So you want to become Jewish?

Well, you're not alone. While there are about 5.6 million Jews in America (representing roughly 1.5% of the population), over 200,000 of them are converts. But before you choose to join the party, consider this: converting from one religion to another is always a big step, but converting to Judaism is different; you're not joining a religion, you're joining a culture. Because of the history of anti-Semitism, the Jewish community is a tight-knit group, connected on many levels above and beyond the technicalities of religious beliefs and practices. So read below, and learn all there is to becoming a FOWA (Friend of Woody Allen). One last thing: conversion is a serious thing, and even though we've woven in some witty asides in this article, you should approach this matter with the level of seriousness befitting a spiritual conversion.


Sound like a stupid piece of advice? Well it's not. There are many good reasons to become Jewish, but those reasons do NOT include:
  1. To spite your parents.
  2. Because you're bored.
  3. Why not?

The most common reasons people give for converting include:

  1. "I am converting because I am marrying a Jew."
  2. "I find the spiritual beliefs and cultural characteristics of Judaism profoundly appealing."
  3. "I wish to give my children a clear religious identity."

So how can you be sure that you want to convert? One word: research. Read as many books about the Jewish faith as possible, and try to get a sense of whether Jewish values and beliefs resonate with your own. You can find a comprehensive list of books about the Jewish faith at Some of the most basic foundations of the Jewish religion are the belief in one God who is kind and loving, that people always have free will, and (this one is a biggie) that Jesus Christ was not the messiah. Instead, Jews believe that the messiah has not yet come (with the possible exception of Barbra Streisand). These are some of the religious foundations, but there are also many cultural foundations to Judaism, most prominently a huge importance placed on the values of family and education. As you are probably aware, Judaism is more than a religion, it's a culture.

Of course, Judaism is a religion, and we think now is a good time to explain some basic religious terms:


"Service" is the generic term used to refer to a prayer ceremony held in a synagogue. A religious Jew attends a service every Friday night (or Saturday morning). It's analogous to going to church on Sunday; Friday night services occur every week, no matter what. The period of sundown to sundown from Friday night to Saturday night is called the "Sabbath." All services (indeed, all Jewish holidays) officially begin at sundown.
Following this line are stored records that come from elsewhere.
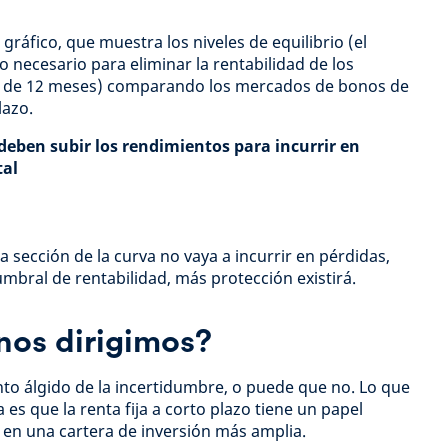
e gráfico, que muestra los niveles de equilibrio (el
 necesario para eliminar la rentabilidad de los
o de 12 meses) comparando los mercados de bonos de
lazo.
eben subir los rendimientos para incurrir en
tal
 sección de la curva no vaya a incurrir en pérdidas,
mbral de rentabilidad, más protección existirá.
nos dirigimos?
to álgido de la incertidumbre, o puede que no. Lo que
s que la renta fija a corto plazo tiene un papel
en una cartera de inversión más amplia.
Why? Because according to the Torah (see below), God first created the dark, and then the light. Evening came before morning, so the first "day" actually occurs at night. Cool, eh?
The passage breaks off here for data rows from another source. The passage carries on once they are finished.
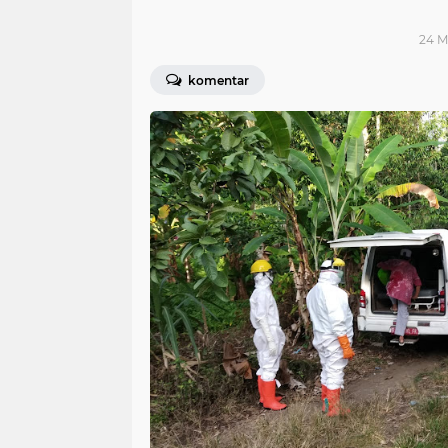
24 M
komentar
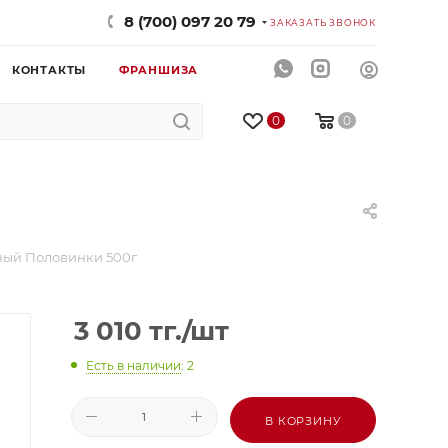
8 (700) 097 20 79
ЗАКАЗАТЬ ЗВОНОК
КОНТАКТЫ
ФРАНШИЗА
0
0
ный Половинки 500г
3 010
тг.
/шт
Есть в наличии
: 2
В КОРЗИНУ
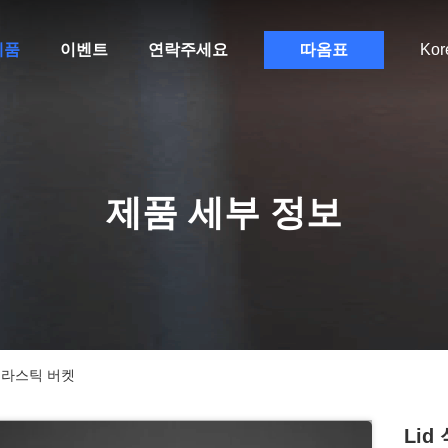
제품
이벤트
연락주세요
따옴표
Kor
제품 세부 정보
 플라스틱 버켓
Lid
Now, the Sabbath is the Jewish day of rest, celebrating the day God rested after creating the world. If you are very religious, you too will rest during this period. This means not doing any work (no matter what your deadlines at your job are) and not using any electricity (you have to walk everywhere, keep the lights off, etc). On Friday nights as the sun sets, Jews have a special dinner (fancy plates, home-cooked meal, the works). Candles are lit, special Sabbath bread (called "challah") is eaten, and wine is drunk (with each of these actions receiving a Hebrew prayer first). Then you eat.


See? We told you we'd get back to this one. In Judaism, the Torah contains the Holy Scriptures. This is all shorthand for "the first five books of the Bible," Genesis, Exodus, Leviticus, Numbers, and Deuteronomy. Every word from these five books is written in Hebrew on a scroll made out of lambskin. The Torah is always written by hand, and it takes one year to read it (a little bit is read every week). On the last day of the reading, there is a huge celebration (a Jewish holiday called "Simchat Torah"), and then the rabbi starts reading it all over again. No one is allowed to touch the Torah with his or her hand (to help read it, you use a pointer called a "yad"), and if it touches the ground, it must be buried just as a person would be. That's how holy the Torah is.


There are also other services that Jews attend on holidays. Some of the most important holidays are:

Rosh Hashanah: Celebrating the first day of the Jewish New Year (usually occurs in late September or early October).

Yom Kippur: Repenting for your sins of the past year by fasting for 24 hours (usually occurs 9 days after Rosh Hashanah). This is the most important holiday in Judaism. Rosh Hashanah and Yom Kippur are collectively called the "High Holidays."

Pesach: Often referred to as Passover, the remembering of the time when Moses liberated the Hebrew slaves and led them out of Egypt to the area which would become Israel (usually occurs in early April).

But knowledge of basic terms does not a Jew make: before you can convert, you're gonna have to prove to the rabbi that you know what you're doing, and that you really want to convert. Reading books, attending lectures, and speaking with Jewish friends is a nice way to start. Also try going to a service at a synagogue or participating in a Sabbath dinner, to watch some hard-core Jews in action.